The Robert Wood Johnson Foundation has launched a major effort to help build a "culture of health" in communities across the country, signaling a shift in the grantmaking priorities of the largest health philanthropy in the United States.
Announced by RWJF president and CEO Risa Lavizzo-Mourey at the Aspen Ideas Festival's Spotlight: Health summit, the new strategy aims to "chang[e] our current understanding of health and creat[e] a society where everyone has the opportunity to lead a healthy life." According to Lavizzo-Mourey, that could mean everything from helping low-income patients with housing, food assistance, and other needs during medical visits, to creating a workplace culture that encourages healthy behaviors during the workday. "We won't achieve a true 'culture of health' if some Americans are faced with much greater barriers to health than others," she added, noting that nearly 20 percent of Americans live in neighborhoods with limited job opportunities, low-quality housing, pollution, and unhealthy food options. "We have to make a seismic shift in the way we deal with health — and it has to come from the ground up."

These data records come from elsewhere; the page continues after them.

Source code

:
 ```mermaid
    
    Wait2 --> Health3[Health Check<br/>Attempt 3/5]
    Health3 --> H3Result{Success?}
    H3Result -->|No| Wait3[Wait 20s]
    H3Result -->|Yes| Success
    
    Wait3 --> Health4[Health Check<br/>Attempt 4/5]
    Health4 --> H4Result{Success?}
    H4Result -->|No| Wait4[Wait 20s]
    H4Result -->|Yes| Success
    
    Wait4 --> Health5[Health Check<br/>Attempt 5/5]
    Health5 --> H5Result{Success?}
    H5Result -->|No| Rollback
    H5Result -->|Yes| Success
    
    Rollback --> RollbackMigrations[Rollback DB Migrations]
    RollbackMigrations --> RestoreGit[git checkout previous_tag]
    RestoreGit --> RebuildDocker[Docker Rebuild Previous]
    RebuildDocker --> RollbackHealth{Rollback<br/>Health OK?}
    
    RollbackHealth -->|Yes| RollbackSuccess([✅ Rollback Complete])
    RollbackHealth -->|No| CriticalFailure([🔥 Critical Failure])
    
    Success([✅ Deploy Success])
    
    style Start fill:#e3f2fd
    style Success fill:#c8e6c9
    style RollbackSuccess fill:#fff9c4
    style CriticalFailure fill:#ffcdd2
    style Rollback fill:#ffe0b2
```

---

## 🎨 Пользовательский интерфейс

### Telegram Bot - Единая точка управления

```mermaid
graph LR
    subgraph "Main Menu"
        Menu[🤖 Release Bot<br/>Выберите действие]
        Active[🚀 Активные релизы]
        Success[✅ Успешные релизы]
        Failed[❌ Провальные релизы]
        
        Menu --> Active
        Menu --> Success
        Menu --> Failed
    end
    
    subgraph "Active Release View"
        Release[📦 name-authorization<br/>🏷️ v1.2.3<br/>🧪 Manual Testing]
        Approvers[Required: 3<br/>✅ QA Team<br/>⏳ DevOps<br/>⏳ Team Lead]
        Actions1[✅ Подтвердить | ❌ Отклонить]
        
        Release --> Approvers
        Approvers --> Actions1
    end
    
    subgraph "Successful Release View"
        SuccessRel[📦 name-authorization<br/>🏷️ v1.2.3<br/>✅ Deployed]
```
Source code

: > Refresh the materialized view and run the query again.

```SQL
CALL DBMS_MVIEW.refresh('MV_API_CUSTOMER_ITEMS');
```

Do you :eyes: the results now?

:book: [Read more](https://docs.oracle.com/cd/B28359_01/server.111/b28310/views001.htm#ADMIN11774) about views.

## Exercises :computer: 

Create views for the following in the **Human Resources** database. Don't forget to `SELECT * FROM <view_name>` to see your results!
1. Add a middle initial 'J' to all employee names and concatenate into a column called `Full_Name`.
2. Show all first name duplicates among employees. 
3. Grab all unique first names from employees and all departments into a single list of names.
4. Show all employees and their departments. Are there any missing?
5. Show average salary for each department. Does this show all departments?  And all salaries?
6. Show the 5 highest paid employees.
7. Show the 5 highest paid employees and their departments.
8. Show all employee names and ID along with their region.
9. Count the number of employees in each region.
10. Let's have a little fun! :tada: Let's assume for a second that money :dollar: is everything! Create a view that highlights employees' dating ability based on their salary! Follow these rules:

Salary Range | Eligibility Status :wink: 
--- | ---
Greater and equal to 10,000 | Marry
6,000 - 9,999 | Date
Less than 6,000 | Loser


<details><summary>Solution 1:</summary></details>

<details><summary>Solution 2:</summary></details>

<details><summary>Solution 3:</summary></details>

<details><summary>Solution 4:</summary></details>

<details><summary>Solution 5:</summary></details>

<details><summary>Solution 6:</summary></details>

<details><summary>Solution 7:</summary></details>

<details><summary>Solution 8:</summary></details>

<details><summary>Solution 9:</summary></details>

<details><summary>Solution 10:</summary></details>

While the foundation's ongoing efforts to stem and reverse the childhood obesity epidemic, expand outreach to and enrollment of those eligible for healthcare coverage under the Affordable Care Act, encourage businesses to invest in the well-being of local neighborhoods and communities, and address community violence are aligned with the "Culture of Health" strategy, several initiatives in progress promise to stake out new ground. They include the "Flip the Clinic" project, which seeks to change the prevailing dynamic between doctors and patients and empower patients with the knowledge they need to be actively engaged in their health and health care; and MakerNurse, an effort to support and accelerate innovation by nurses by providing them with an online community, tools, and other resources.
Because it will result in cuts to existing programs, the new approach has drawn criticism, the Philadelphia Inquirer reports. For example, the foundation's Clinical Scholars program, which has helped train doctors to be leaders for more than thirty years, will be wound down in 2017, and nursing and health policy programs are also being terminated. The new strategy also is so expansive that it may be difficult to measure its success, Ian Morrison, author of Leading Change in Health Care: Building a Viable System for Today and Tomorrow, told the Inquirer. "There's a danger in dissipating the effort if you go broader," said Morrison. "How do you know you've made a difference?"
RWJF officials said the new approach is needed in order for it to drive bigger and more sustainable change, and that the foundation will identify new metrics to help keep the effort on track. "We'll be looking for measures that are trackable and usable," said Jim Marks, SVP and director of program portfolios at the foundation.